Once upon a time, self-serve gas stations were a novelty, and it wasn’t unreasonable to think that allowing untrained consumers to pump their own gasoline might pose a safety threat. But drivers got used to operating the pumps, fuel-dispensing technology improved, gas-station owners welcomed the savings — and self-serve stations grew enormously popular. In only two states, New Jersey and Oregon, are motorists still prohibited by law from pumping gasoline, an eccentric prohibition that has irritated many visitors driving through those states.
In Massachusetts, self-service gas stations have long been the norm — except in a handful of communities where it is still illegal for motorists to pump their own gas. Among those communities is Arlington, which banned self-service in 1975. One Arlington Town Meeting member, Carl Wagner, thinks 38 years of this no-choice policy are enough, and he is urging town officials to overturn it.

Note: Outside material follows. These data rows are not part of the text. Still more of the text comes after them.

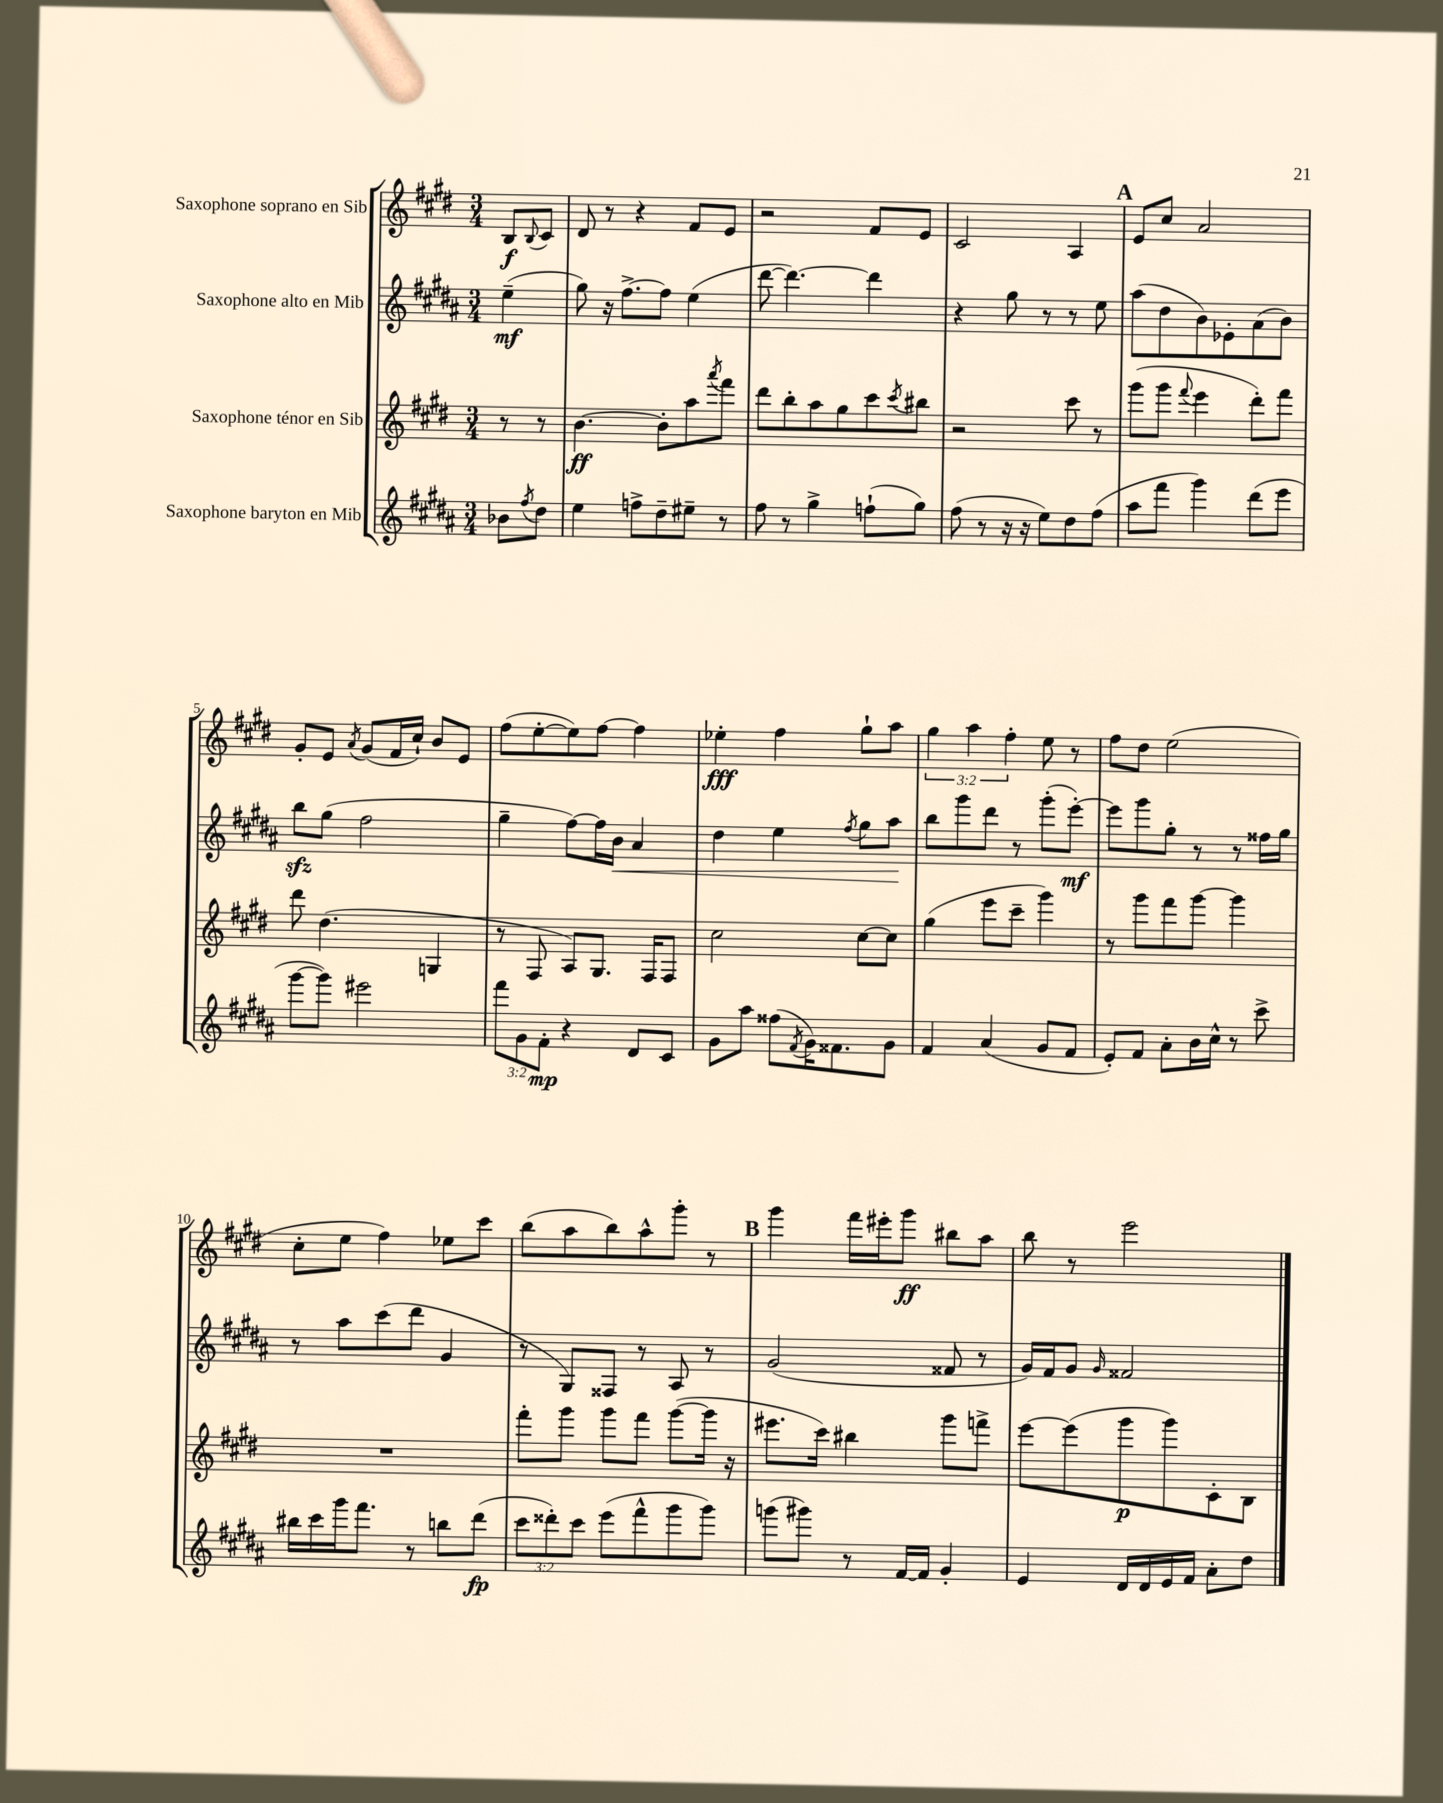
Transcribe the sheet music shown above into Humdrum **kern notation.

**kern	**kern	**kern	**kern
*staff4	*staff3	*staff2	*staff1
*clefG2	*clefG2	*clefG2	*clefG2
*k[f#c#g#d#a#]	*k[f#c#g#d#]	*k[f#c#g#d#a#]	*k[f#c#g#d#]
*M3/4	*M3/4	*M3/4	*M3/4
8b-	8r	(4ee~	8B
8qff#	.	.	8qqB
8dd#	8r	.	8c#
=	=	=	=
4ee	[4.b	8gg#)	8d#
.	.	16r	8r
.	.	[8.ff#^	.
8ff^	.	.	4r
8dd#~	8b']	8ff#]	.
8ee#~	8aa	(4ee	8f#
.	8qaaa	.	.
8r	8fff#	.	8e
=	=	=	=
8ff#	8ddd#	[8ddd#	2r
8r	8bb'	4.ddd#_)	.
4gg#^	8aa	.	.
.	8gg#	.	.
(8ff`	8ccc#	4ddd#]	8f#
.	8qccc#	.	.
8gg#)	8bb#	.	8e
=	=	=	=
(8ff#	2r	4r	2c#
8r	.	.	.
16r	.	8gg#	.
16r	.	.	.
8ee)	.	8r	.
8dd#	8ccc#	8r	4A
(8ff#	8r	8ee	.
=	=	=	=
8aa#	(8ggg#	(8aa#	8e
8fff#	8ggg#	8dd#	8cc#
.	8qqfff#	.	.
4ggg#)	4eee	8b)	2a
.	.	8e-'	.
(8ddd#	8ddd#')	(8a#	.
8eee	8fff#	8b)	.
=	=	=	=
[8ggg#	8ddd#	8bb	8g#'
8ggg#])	(4.dd#	(8gg#	8e
.	.	.	8qa
2eee#	.	2ff#	(8g#
.	.	.	16f#
.	.	.	16cc#`)
.	4G	.	8b
.	.	.	8e
=	=	=	=
12fff#	8r	4gg#~	(8ff#
12g#	.	.	.
.	8F#	.	[8ee'
12f#'	.	.	.
4r	8A)	[8ff#)	8ee])
.	8.G#	16ff#]	[8ff#
.	.	16b	.
8d#	.	4a#	4ff#]
.	16F#	.	.
8c#	8F#	.	.
=	=	=	=
8g#	2cc#	4dd#	4ee-'
8aa#	.	.	.
(8ff##	.	4ee	4ff#
8qf#	.	.	.
16g#)	.	.	.
8.f##	.	.	.
.	.	8qff#	.
.	[8cc#	8gg#	8gg#`
8g#	8cc#]	8aa#	8aa
=	=	=	=
4f#	(4gg#	8bb	6gg#
.	.	8ggg#	.
.	.	.	6aa
(4a#	8eee	8ddd#	.
.	.	.	6ff#'
.	8ccc#~	8r	.
8g#	4ggg#)	(8ggg#'	8ee
8f#	.	[8eee')	8r
=	=	=	=
8e')	8r	8eee]	8ff#
8f#	8ggg#	8ggg#	8dd#
8a#'	8fff#	8gg#'	(2ee
16b	[8ggg#	8r	.
16cc#^^	.	.	.
8r	4ggg#]	8r	.
8ccc#^	.	16ff##	.
.	.	16gg#	.
=	=	=	=
16bb#	2.r	8r	8cc#'
16ccc#	.	.	.
16ggg#	.	8aa#	8ee
8.fff#	.	.	.
.	.	(8ccc#	4ff#)
8r	.	8ddd#	.
8bb	.	4g#	8ee-
(8ddd#	.	.	8ccc#
=	=	=	=
12ccc#	8fff#'	8r	(8bb
12ddd##')	.	.	.
.	8ggg#	8G#)	8aa
12ccc#	.	.	.
(8eee	8ggg#	8F##	8bb)
8fff#^^	8fff#	8r	8aa^^
8ggg#	([8ggg#	8A#	8ggg#'
8ggg#)	16ggg#]	8r	8r
.	16r	.	.
=	=	=	=
(8ggg	8.eee#	(2g#	4ggg#
8ggg#)	.	.	.
.	16ccc#)	.	.
8r	4bb#	.	16fff#
.	.	.	16eee#'
[16f#	.	.	8ggg#
16f#]	.	.	.
4g#'	8ggg#	8f##	8bb#
.	8fff^	8r	8aa
=	=	=	=
4e	[8eee	16g#)	8bb
.	.	16f#	.
.	(8eee]	8g#	8r
.	.	16qqg#	.
16d#	8ggg#	2f##	2eee
16d#	.	.	.
16e	8ggg#)	.	.
16f#	.	.	.
8a#'	8c#'	.	.
8dd#	8B	.	.
==	==	==	==
*-	*-	*-	*-
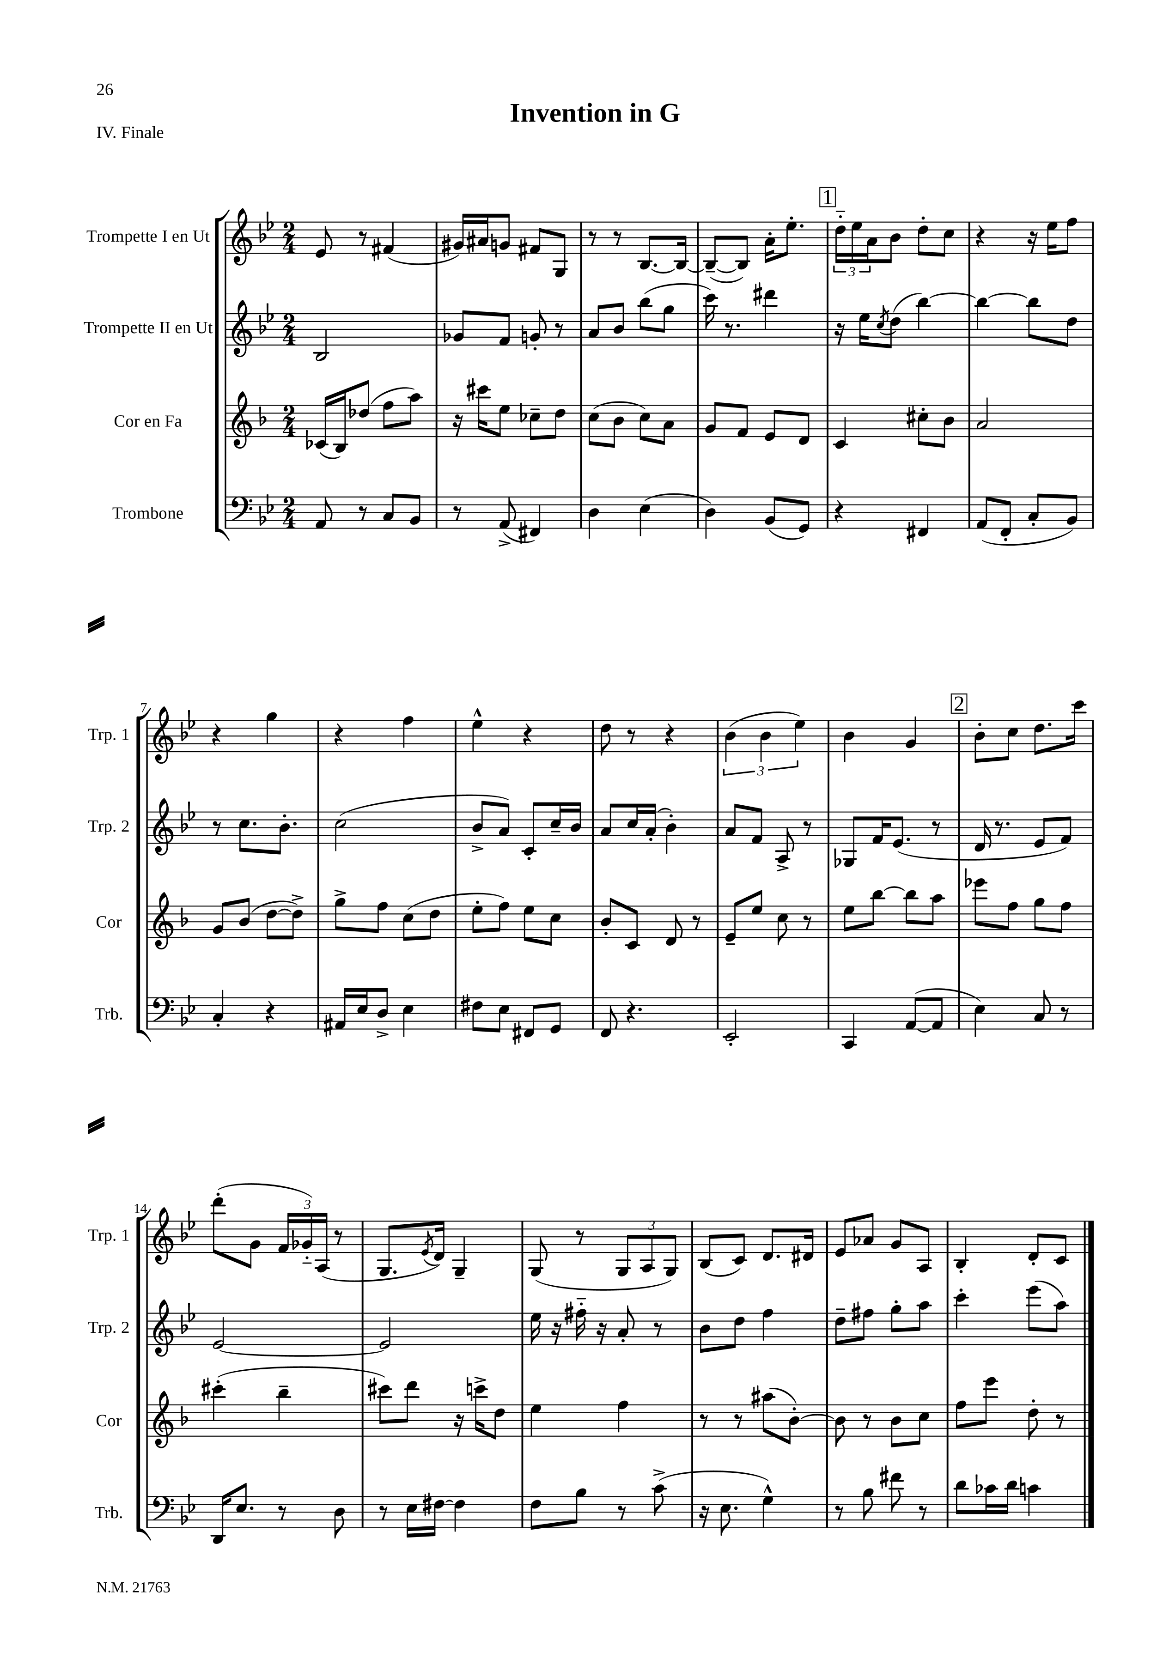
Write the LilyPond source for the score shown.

\header { title = "Invention in G" piece = "IV. Finale" }
<<
\new StaffGroup <<
\new Staff = "s0" \with { instrumentName = "Trompette I en Ut" shortInstrumentName = "Trp. 1" } {
    \clef treble \key bes \major \numericTimeSignature \time 2/4
    ees'8 r8 fis'4( |
    gis'16) ais'16 g'8 fis'8 g8 |
    r8 r8 bes8.~ bes16~ |
    bes8~--( bes8) a'16-. ees''8.-. |
    \mark \markup { \box "1" } \tuplet 3/2 { d''16-_ ees''16 a'16 } bes'8 d''8-. c''8 |
    r4 r16 ees''16 f''8 |
    r4 g''4 |
    r4 f''4 |
    ees''4-^ r4 |
    d''8 r8 r4 |
    \tuplet 3/2 { bes'4( bes'4 ees''4) } |
    bes'4 g'4 |
    \mark \markup { \box "2" } bes'8-. c''8 d''8. c'''16 |
    d'''8-.( g'8 \tuplet 3/2 { f'16 ges'16-_) a16( } r8 |
    g8. \acciaccatura { ees'8 } d'16) g4-- |
    g8( r8 \tuplet 3/2 { g8 a8 g8) } |
    bes8( c'8) d'8. dis'16 |
    ees'8 aes'8 g'8 a8 |
    bes4-. d'8-. c'8 \bar "|." |
}
\new Staff = "s1" \with { instrumentName = "Trompette II en Ut" shortInstrumentName = "Trp. 2" } {
    \clef treble \key bes \major \numericTimeSignature \time 2/4
    bes2 |
    ges'8 f'8 g'8-. r8 |
    a'8 bes'8 bes''8( g''8 |
    c'''16) r8. dis'''4 |
    \mark \markup { \box "1" } r16 ees''16 \acciaccatura { c''8 } d''8( bes''4~) |
    bes''4~ bes''8 d''8 |
    r8 c''8. bes'8.-. |
    c''2( |
    bes'8-> a'8) c'8-. c''16-- bes'16 |
    a'8 c''16 a'16-.( bes'4-.) |
    a'8 f'8 a8-> r8 |
    ges8 f'16 ees'8.( r8 |
    \mark \markup { \box "2" } d'16 r8. ees'8 f'8) |
    ees'2~ |
    ees'2 |
    ees''16 r16 fis''16-_ r16 a'8-. r8 |
    bes'8 d''8 f''4 |
    d''8-- fis''8 g''8-. a''8 |
    c'''4-. ees'''8( a''8) \bar "|." |
}
\new Staff = "s2" \with { instrumentName = "Cor en Fa" shortInstrumentName = "Cor" } {
    \clef treble \key f \major \numericTimeSignature \time 2/4
    ces'16( bes16) des''8( f''8 a''8) |
    r16 cis'''16 e''8 ces''8-- d''8 |
    c''8( bes'8 c''8) a'8 |
    g'8 f'8 e'8 d'8 |
    \mark \markup { \box "1" } c'4 cis''8-. bes'8 |
    a'2 |
    g'8 bes'8( d''8~ d''8->) |
    g''8-> f''8 c''8( d''8 |
    e''8-. f''8) e''8 c''8 |
    bes'8-. c'8 d'8 r8 |
    e'8-- e''8 c''8 r8 |
    e''8 bes''8~ bes''8 a''8 |
    \mark \markup { \box "2" } ees'''8 f''8 g''8 f''8 |
    cis'''4-.( bes''4-- |
    cis'''8) d'''8 r16 c'''16-> d''8 |
    e''4 f''4 |
    r8 r8 ais''8( bes'8~-.) |
    bes'8 r8 bes'8 c''8 |
    f''8 e'''8 d''8-. r8 \bar "|." |
}
\new Staff = "s3" \with { instrumentName = "Trombone" shortInstrumentName = "Trb." } {
    \clef bass \key bes \major \numericTimeSignature \time 2/4
    a,8 r8 c8 bes,8 |
    r8 a,8->( fis,4) |
    d4 ees4( |
    d4) bes,8( g,8) |
    \mark \markup { \box "1" } r4 fis,4 |
    a,8( f,8-. c8-. bes,8) |
    c4-. r4 |
    ais,16 ees16 d8-> ees4 |
    fis8 ees8 fis,8 g,8 |
    f,8 r4. |
    ees,2-. |
    c,4 a,8~( a,8 |
    \mark \markup { \box "2" } ees4) c8 r8 |
    d,16 ees8. r8 d8 |
    r8 ees16 fis16~ fis4 |
    f8 bes8 r8 c'8->( |
    r16 ees8. g4-^) |
    r8 bes8 fis'8 r8 |
    d'8 ces'16 d'16 c'4 \bar "|." |
}
>>
>>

It’s hard to see any reasonable objection to such a common-sense fix, nor any reason why Milford, Upton, and Weymouth (the other full-serve-only holdouts) shouldn’t follow suit. No one is talking about mandating self-serve pumping. Gas station owners should simply have the freedom to offer self-serve, full-serve, or both, and to base that decision on what their customers want. Some motorists like having someone else “fill ’er up,” while they stay put. Others would rather jump out of the car, swipe their card, and do it themselves. There’s no reason the law needs to take sides.